* _What you need to do_
Please copy each of the following lines word for word, in the same order, without changing anything.

* _Data extract_
********************
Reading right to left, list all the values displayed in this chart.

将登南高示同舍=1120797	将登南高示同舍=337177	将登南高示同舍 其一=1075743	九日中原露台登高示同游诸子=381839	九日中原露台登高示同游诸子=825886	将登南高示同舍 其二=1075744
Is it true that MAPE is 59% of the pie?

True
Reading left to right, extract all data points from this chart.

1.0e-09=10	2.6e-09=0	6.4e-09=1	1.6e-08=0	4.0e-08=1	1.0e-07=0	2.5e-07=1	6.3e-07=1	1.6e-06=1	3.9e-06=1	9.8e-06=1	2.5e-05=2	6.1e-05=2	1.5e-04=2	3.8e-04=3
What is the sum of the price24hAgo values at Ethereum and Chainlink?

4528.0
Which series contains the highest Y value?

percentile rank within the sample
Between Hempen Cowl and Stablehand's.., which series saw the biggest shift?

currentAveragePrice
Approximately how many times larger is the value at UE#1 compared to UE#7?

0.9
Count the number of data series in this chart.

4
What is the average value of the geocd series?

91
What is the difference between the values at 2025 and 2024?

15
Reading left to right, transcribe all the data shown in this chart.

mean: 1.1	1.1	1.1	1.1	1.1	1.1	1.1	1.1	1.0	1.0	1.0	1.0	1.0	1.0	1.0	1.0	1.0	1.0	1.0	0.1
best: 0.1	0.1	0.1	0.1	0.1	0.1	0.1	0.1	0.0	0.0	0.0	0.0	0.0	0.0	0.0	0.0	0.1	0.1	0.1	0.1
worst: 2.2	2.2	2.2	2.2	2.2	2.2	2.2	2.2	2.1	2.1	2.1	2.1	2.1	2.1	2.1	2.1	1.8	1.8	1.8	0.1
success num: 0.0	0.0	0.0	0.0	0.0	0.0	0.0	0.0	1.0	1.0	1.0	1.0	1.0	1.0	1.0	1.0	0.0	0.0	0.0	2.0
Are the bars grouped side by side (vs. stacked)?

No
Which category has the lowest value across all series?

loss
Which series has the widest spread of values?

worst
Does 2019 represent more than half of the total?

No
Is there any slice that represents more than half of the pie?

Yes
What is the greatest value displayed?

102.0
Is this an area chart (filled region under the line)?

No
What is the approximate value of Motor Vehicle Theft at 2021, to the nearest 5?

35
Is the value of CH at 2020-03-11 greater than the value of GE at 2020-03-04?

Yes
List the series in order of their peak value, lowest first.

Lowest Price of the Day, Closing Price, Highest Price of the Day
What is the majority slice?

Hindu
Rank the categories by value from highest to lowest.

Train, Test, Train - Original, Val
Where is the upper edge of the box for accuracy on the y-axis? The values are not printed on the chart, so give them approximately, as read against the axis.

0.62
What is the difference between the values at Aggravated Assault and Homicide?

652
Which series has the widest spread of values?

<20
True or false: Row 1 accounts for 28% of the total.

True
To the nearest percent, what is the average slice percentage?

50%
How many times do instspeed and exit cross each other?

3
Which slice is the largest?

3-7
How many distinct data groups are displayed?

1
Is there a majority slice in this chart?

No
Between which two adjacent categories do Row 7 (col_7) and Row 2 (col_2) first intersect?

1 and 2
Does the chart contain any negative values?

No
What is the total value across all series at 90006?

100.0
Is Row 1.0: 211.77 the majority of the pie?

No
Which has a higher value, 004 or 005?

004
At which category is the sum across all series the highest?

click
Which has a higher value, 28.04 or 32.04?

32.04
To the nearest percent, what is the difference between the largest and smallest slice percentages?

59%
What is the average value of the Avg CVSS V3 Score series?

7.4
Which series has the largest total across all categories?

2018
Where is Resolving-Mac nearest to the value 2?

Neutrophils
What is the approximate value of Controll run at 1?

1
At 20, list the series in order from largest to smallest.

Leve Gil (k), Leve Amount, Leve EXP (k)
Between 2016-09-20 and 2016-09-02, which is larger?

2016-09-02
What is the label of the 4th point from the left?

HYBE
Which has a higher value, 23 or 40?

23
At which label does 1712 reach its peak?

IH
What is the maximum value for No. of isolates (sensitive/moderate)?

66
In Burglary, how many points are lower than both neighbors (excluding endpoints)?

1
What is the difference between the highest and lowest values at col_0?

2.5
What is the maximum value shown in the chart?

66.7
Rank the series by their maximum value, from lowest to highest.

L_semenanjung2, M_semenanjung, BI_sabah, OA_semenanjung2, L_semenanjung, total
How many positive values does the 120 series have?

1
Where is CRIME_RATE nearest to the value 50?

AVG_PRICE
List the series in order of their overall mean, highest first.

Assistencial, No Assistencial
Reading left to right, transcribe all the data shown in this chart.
********************
* _Task solution_
Reading right to left, list all the values displayed in this chart.

将登南高示同舍=1120797	将登南高示同舍=337177	将登南高示同舍 其一=1075743	九日中原露台登高示同游诸子=381839	九日中原露台登高示同游诸子=825886	将登南高示同舍 其二=1075744
Is it true that MAPE is 59% of the pie?

True
Reading left to right, extract all data points from this chart.

1.0e-09=10	2.6e-09=0	6.4e-09=1	1.6e-08=0	4.0e-08=1	1.0e-07=0	2.5e-07=1	6.3e-07=1	1.6e-06=1	3.9e-06=1	9.8e-06=1	2.5e-05=2	6.1e-05=2	1.5e-04=2	3.8e-04=3
What is the sum of the price24hAgo values at Ethereum and Chainlink?

4528.0
Which series contains the highest Y value?

percentile rank within the sample
Between Hempen Cowl and Stablehand's.., which series saw the biggest shift?

currentAveragePrice
Approximately how many times larger is the value at UE#1 compared to UE#7?

0.9
Count the number of data series in this chart.

4
What is the average value of the geocd series?

91
What is the difference between the values at 2025 and 2024?

15
Reading left to right, transcribe all the data shown in this chart.

mean: 1.1	1.1	1.1	1.1	1.1	1.1	1.1	1.1	1.0	1.0	1.0	1.0	1.0	1.0	1.0	1.0	1.0	1.0	1.0	0.1
best: 0.1	0.1	0.1	0.1	0.1	0.1	0.1	0.1	0.0	0.0	0.0	0.0	0.0	0.0	0.0	0.0	0.1	0.1	0.1	0.1
worst: 2.2	2.2	2.2	2.2	2.2	2.2	2.2	2.2	2.1	2.1	2.1	2.1	2.1	2.1	2.1	2.1	1.8	1.8	1.8	0.1
success num: 0.0	0.0	0.0	0.0	0.0	0.0	0.0	0.0	1.0	1.0	1.0	1.0	1.0	1.0	1.0	1.0	0.0	0.0	0.0	2.0
Are the bars grouped side by side (vs. stacked)?

No
Which category has the lowest value across all series?

loss
Which series has the widest spread of values?

worst
Does 2019 represent more than half of the total?

No
Is there any slice that represents more than half of the pie?

Yes
What is the greatest value displayed?

102.0
Is this an area chart (filled region under the line)?

No
What is the approximate value of Motor Vehicle Theft at 2021, to the nearest 5?

35
Is the value of CH at 2020-03-11 greater than the value of GE at 2020-03-04?

Yes
List the series in order of their peak value, lowest first.

Lowest Price of the Day, Closing Price, Highest Price of the Day
What is the majority slice?

Hindu
Rank the categories by value from highest to lowest.

Train, Test, Train - Original, Val
Where is the upper edge of the box for accuracy on the y-axis? The values are not printed on the chart, so give them approximately, as read against the axis.

0.62
What is the difference between the values at Aggravated Assault and Homicide?

652
Which series has the widest spread of values?

<20
True or false: Row 1 accounts for 28% of the total.

True
To the nearest percent, what is the average slice percentage?

50%
How many times do instspeed and exit cross each other?

3
Which slice is the largest?

3-7
How many distinct data groups are displayed?

1
Is there a majority slice in this chart?

No
Between which two adjacent categories do Row 7 (col_7) and Row 2 (col_2) first intersect?

1 and 2
Does the chart contain any negative values?

No
What is the total value across all series at 90006?

100.0
Is Row 1.0: 211.77 the majority of the pie?

No
Which has a higher value, 004 or 005?

004
At which category is the sum across all series the highest?

click
Which has a higher value, 28.04 or 32.04?

32.04
To the nearest percent, what is the difference between the largest and smallest slice percentages?

59%
What is the average value of the Avg CVSS V3 Score series?

7.4
Which series has the largest total across all categories?

2018
Where is Resolving-Mac nearest to the value 2?

Neutrophils
What is the approximate value of Controll run at 1?

1
At 20, list the series in order from largest to smallest.

Leve Gil (k), Leve Amount, Leve EXP (k)
Between 2016-09-20 and 2016-09-02, which is larger?

2016-09-02
What is the label of the 4th point from the left?

HYBE
Which has a higher value, 23 or 40?

23
At which label does 1712 reach its peak?

IH
What is the maximum value for No. of isolates (sensitive/moderate)?

66
In Burglary, how many points are lower than both neighbors (excluding endpoints)?

1
What is the difference between the highest and lowest values at col_0?

2.5
What is the maximum value shown in the chart?

66.7
Rank the series by their maximum value, from lowest to highest.

L_semenanjung2, M_semenanjung, BI_sabah, OA_semenanjung2, L_semenanjung, total
How many positive values does the 120 series have?

1
Where is CRIME_RATE nearest to the value 50?

AVG_PRICE
List the series in order of their overall mean, highest first.

Assistencial, No Assistencial
Reading left to right, transcribe all the data shown in this chart.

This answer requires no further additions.